Despite these drastic changes, descendents of the Central Sierra Miwok still live in the area, practicing ancient cultural traditions and passing them on to the next generation.

Gold was found along the Tuolumne River in Stanislaus County by French sailors in 1849. Their camp quickly grew into a settlement known as French Bar or French Camp, and eventually became La Grange. The easily obtained placer gold played out by 1856. Gold mining returned to the Tuolumne River when the La Grange Dredging Company formed in 1905 to extract gold from an eight-mile section of the river, now part of the park.
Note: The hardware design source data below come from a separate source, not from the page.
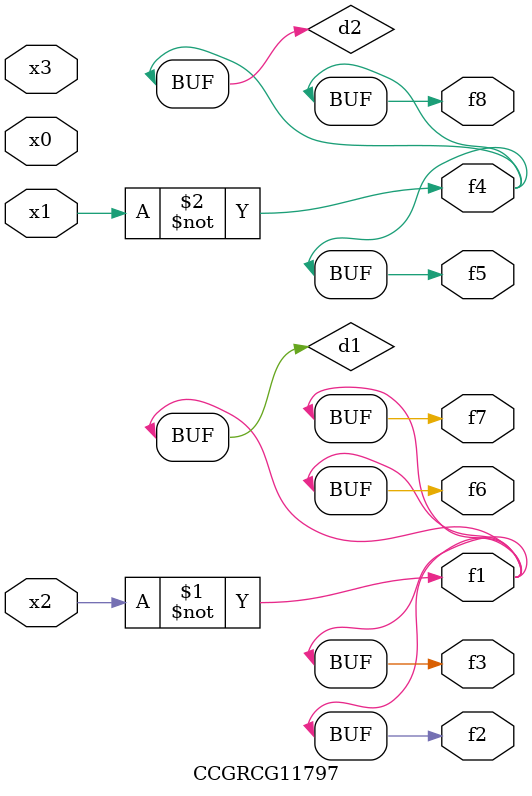
<source format=v>
module CCGRCG11797(
	input x0, x1, x2, x3,
	output f1, f2, f3, f4, f5, f6, f7, f8
);

	wire d1, d2;

	xnor (d1, x2);
	not (d2, x1);
	assign f1 = d1;
	assign f2 = d1;
	assign f3 = d1;
	assign f4 = d2;
	assign f5 = d2;
	assign f6 = d1;
	assign f7 = d1;
	assign f8 = d2;
endmodule

</source>
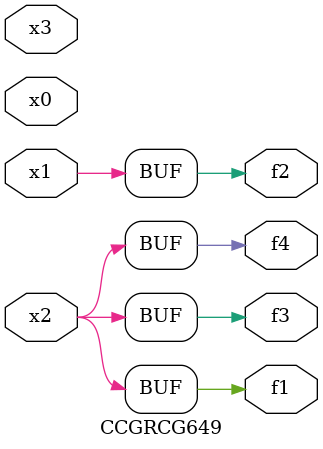
<source format=v>
module CCGRCG649(
	input x0, x1, x2, x3,
	output f1, f2, f3, f4
);
	assign f1 = x2;
	assign f2 = x1;
	assign f3 = x2;
	assign f4 = x2;
endmodule

</source>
Several million dollars in gold were extracted before dredging operations ceased in 1952.

Just as the Tuolumne River furnished water for mining, it also provided rich soil for agriculture, and by 1857 farms lined its banks. The farmers irrigated their crops with the spring floodwaters of the Tuolumne River, leaving them vulnerable to periods of drought.

With the backing of farmers, in 1887 Assemblyman C. C. Wright proposed a new kind of local government agency - an irrigation district - to help deal with the problem of crop irrigation. The first district to be established under the Wright Act was the Turlock Irrigation District. To control water for irrigation, this district and the Modesto Irrigation District together constructed La Grange Dam in 1893.

Despite this the water needs of the farmers were barely being met. To solve the problem, the Turlock Irrigation District built a 3,500-acre reservoir between La Grange and Waterford that became known as Turlock Lake.

In 1950 the Turlock Irrigation District leased Turlock Lake, with its 26 miles of shoreline and 228 acres of foothill country, to the State of California to form Turlock Lake SRA. From several lookout points, visitors can view the surrounding savannas and some of the cattle ranches and orchards nearby. Lake Road, which separates the campground from the day-use area, offers an excellent perspective of the campground, the river and sloughs, and miles of dredger tailing piles,the by-product of a half century of gold mining.